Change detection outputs
------------------------------------
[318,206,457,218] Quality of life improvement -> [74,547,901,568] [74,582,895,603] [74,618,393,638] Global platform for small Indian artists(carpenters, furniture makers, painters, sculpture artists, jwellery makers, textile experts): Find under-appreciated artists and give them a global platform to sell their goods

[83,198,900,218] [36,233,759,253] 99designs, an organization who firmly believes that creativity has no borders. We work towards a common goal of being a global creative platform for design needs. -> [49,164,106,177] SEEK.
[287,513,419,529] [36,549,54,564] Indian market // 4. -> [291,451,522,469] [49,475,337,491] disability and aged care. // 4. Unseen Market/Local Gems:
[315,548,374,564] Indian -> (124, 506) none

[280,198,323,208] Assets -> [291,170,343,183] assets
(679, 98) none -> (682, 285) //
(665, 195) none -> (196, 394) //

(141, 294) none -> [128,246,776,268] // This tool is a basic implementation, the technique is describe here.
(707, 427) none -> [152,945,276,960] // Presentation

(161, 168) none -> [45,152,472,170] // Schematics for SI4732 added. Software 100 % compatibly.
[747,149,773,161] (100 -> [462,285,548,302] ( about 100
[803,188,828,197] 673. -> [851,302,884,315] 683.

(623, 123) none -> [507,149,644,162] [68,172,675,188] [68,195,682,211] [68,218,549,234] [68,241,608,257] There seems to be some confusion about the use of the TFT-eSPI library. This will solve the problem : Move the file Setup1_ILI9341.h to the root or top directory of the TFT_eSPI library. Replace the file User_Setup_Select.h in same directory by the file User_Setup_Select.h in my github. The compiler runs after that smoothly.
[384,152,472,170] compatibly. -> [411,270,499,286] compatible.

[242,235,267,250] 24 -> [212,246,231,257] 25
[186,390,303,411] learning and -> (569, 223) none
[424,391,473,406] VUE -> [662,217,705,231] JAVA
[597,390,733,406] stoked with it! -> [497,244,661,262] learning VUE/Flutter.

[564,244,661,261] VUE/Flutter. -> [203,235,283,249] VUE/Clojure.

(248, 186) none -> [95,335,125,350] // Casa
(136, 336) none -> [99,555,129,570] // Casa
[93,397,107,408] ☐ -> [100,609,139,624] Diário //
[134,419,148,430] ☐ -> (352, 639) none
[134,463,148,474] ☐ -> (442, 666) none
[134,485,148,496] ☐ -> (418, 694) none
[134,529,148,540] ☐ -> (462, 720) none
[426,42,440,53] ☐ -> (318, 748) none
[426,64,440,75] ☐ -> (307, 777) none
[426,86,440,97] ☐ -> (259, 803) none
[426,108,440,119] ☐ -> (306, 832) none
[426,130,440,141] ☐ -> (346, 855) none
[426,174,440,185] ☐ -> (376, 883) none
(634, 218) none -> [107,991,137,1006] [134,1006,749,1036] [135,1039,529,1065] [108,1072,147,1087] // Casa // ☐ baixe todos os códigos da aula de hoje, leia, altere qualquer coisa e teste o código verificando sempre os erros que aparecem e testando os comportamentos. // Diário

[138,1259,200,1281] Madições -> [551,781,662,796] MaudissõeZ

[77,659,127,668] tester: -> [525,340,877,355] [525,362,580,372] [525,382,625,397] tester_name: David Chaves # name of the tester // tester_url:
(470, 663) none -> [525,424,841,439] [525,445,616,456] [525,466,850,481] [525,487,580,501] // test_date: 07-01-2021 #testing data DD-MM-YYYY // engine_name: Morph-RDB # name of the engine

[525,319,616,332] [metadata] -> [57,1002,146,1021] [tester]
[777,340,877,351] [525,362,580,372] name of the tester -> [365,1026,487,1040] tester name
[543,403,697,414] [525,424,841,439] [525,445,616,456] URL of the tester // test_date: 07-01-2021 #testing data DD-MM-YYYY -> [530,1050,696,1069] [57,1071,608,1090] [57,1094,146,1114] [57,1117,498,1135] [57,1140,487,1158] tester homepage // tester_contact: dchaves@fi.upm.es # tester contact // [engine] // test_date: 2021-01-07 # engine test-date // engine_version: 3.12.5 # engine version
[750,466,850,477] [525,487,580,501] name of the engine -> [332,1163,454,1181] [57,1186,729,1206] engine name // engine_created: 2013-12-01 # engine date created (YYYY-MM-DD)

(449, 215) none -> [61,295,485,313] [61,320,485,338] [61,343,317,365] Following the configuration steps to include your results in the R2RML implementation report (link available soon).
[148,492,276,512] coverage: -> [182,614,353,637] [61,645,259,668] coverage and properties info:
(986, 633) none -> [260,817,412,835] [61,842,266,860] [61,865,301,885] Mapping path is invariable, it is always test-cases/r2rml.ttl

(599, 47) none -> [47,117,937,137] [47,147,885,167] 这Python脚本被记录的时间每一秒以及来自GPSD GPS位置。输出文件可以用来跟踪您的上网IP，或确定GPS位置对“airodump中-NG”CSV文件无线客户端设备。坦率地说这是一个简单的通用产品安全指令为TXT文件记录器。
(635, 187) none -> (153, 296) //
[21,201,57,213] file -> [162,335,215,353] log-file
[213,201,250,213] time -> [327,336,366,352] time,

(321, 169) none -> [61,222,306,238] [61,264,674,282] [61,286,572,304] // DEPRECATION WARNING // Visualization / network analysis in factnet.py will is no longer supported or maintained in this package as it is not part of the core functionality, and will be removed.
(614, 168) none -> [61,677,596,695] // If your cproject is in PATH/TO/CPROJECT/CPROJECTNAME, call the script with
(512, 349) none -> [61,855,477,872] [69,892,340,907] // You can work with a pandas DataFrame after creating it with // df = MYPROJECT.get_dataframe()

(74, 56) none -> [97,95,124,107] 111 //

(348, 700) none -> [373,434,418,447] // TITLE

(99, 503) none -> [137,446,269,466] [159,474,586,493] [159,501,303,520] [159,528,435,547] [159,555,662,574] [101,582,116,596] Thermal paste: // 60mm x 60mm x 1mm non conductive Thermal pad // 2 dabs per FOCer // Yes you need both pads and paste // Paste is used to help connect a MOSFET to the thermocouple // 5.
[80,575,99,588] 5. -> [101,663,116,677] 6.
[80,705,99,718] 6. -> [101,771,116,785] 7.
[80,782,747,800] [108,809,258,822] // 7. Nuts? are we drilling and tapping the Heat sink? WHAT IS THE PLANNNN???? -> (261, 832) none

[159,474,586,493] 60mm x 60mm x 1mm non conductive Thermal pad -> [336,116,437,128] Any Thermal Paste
------------------------------------
**What the task asks:** Set down only the lines above that fall between the line holding "[426,86,440,97] ☐ -> (259, 803) none" and the line holding "[77,659,127,668] tester: ->", inclusive, keeping each exact.

**Answer to the problem:**
[426,86,440,97] ☐ -> (259, 803) none
[426,108,440,119] ☐ -> (306, 832) none
[426,130,440,141] ☐ -> (346, 855) none
[426,174,440,185] ☐ -> (376, 883) none
(634, 218) none -> [107,991,137,1006] [134,1006,749,1036] [135,1039,529,1065] [108,1072,147,1087] // Casa // ☐ baixe todos os códigos da aula de hoje, leia, altere qualquer coisa e teste o código verificando sempre os erros que aparecem e testando os comportamentos. // Diário

[138,1259,200,1281] Madições -> [551,781,662,796] MaudissõeZ

[77,659,127,668] tester: -> [525,340,877,355] [525,362,580,372] [525,382,625,397] tester_name: David Chaves # name of the tester // tester_url:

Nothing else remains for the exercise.